HONOLULU, Hawaii (10 Feb 2001) -- Nine Japanese people are still missing following Friday's collision between the USS Greeneville and the Ehime Maru, 14km off Honolulu, Hawaii.
The Ehime Maru was halfway through a marine studies training voyage for Japanese students and teachers. Four high school students, two teachers and three crew are missing and feared drowned.
According to US Navy officials, the nuclear-powered submarine struck and sank a Japanese trawler during an emergency surfacing drill.
No so exciting for the dead
Emergency surface for Nuc boats is blow ballast and hard to rise with a lot of revs on so you drive the boat to the surface .
As Nutty says its a bit dodgy for any vessel thats on the surface above you!!
Have saved that Utube URL cos the Uboat movies --great stuff
The USN practice of doing that belly flop surface comes from the WW2 fleet boats that had a poor HP air capacity, and developed the airless surface, airless start process.
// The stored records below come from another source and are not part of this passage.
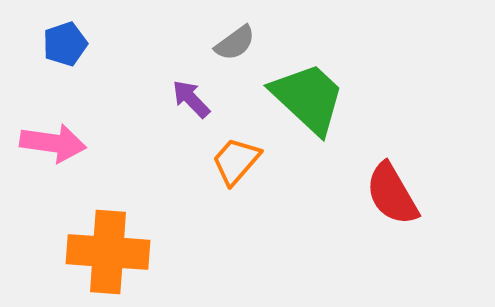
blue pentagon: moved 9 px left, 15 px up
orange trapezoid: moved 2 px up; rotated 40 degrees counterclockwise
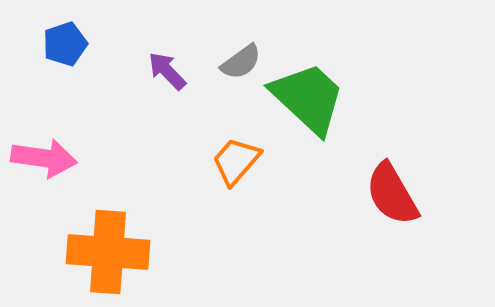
gray semicircle: moved 6 px right, 19 px down
purple arrow: moved 24 px left, 28 px up
pink arrow: moved 9 px left, 15 px down
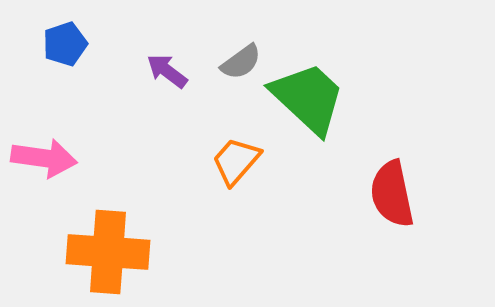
purple arrow: rotated 9 degrees counterclockwise
red semicircle: rotated 18 degrees clockwise
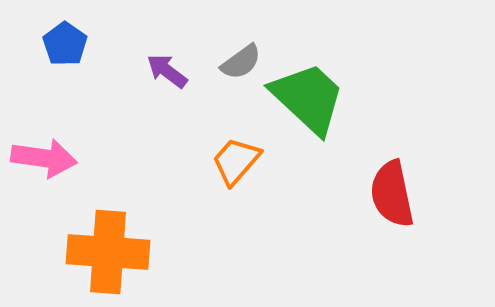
blue pentagon: rotated 18 degrees counterclockwise
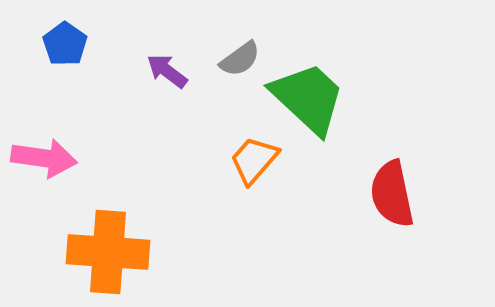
gray semicircle: moved 1 px left, 3 px up
orange trapezoid: moved 18 px right, 1 px up
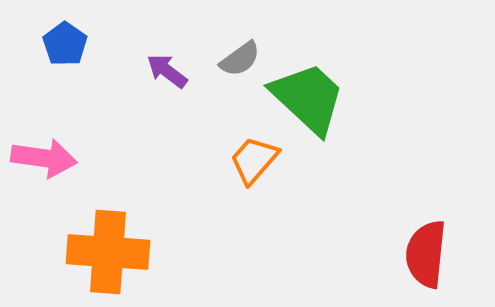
red semicircle: moved 34 px right, 60 px down; rotated 18 degrees clockwise
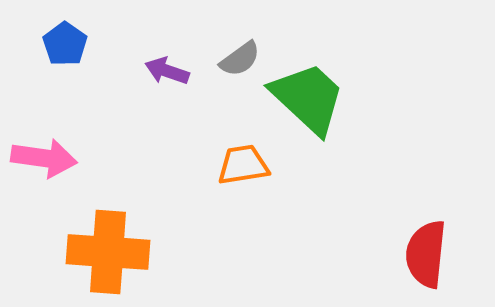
purple arrow: rotated 18 degrees counterclockwise
orange trapezoid: moved 11 px left, 5 px down; rotated 40 degrees clockwise
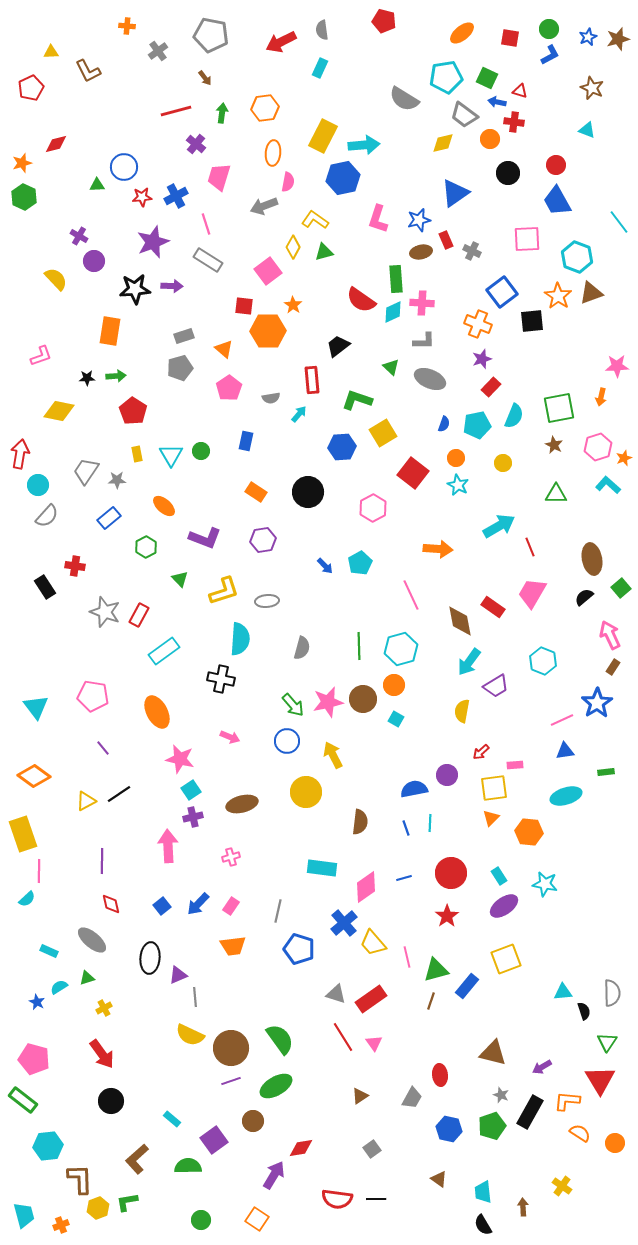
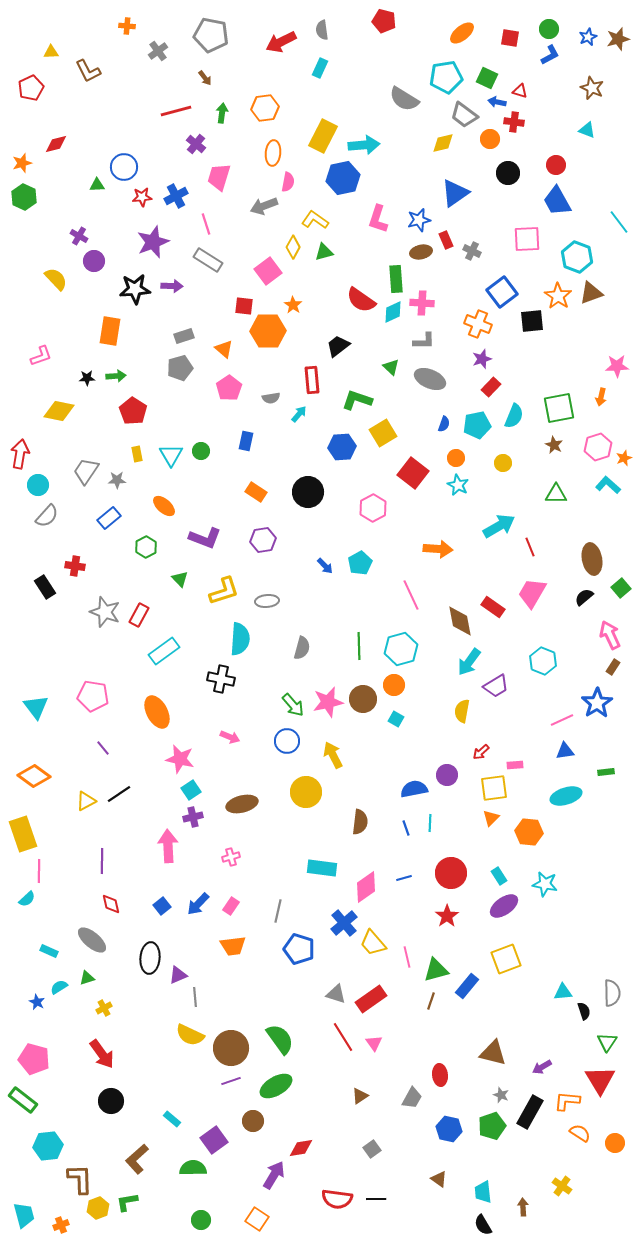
green semicircle at (188, 1166): moved 5 px right, 2 px down
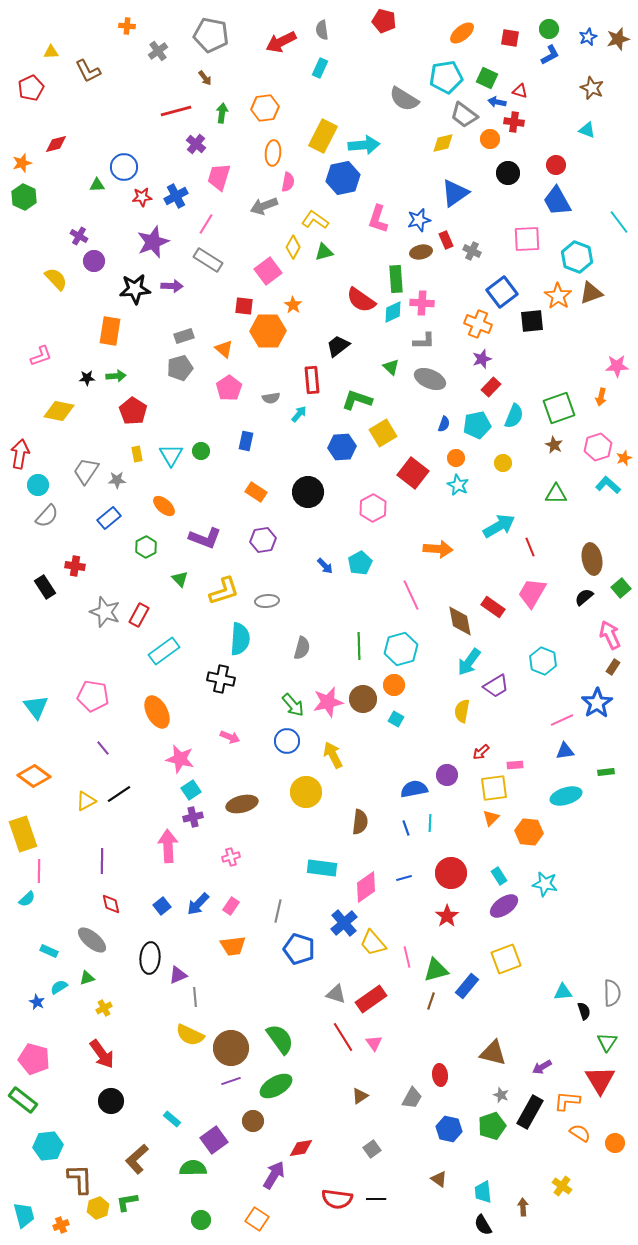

First you drive the boat out of the water with the main vents open and shut them when the boat is as far out of the water as it will get, this gets enough air into the ballast tanks to keep the boat on the surface. The tanks can then be toppedup with the LP blower. Then you motor flat out on one shaft letting the other one trail, once you have worked up some speed you pull in the engine clutch on the trailing shaft and hope it kicks the deisel over enough to start it. Repeat process on second shaft.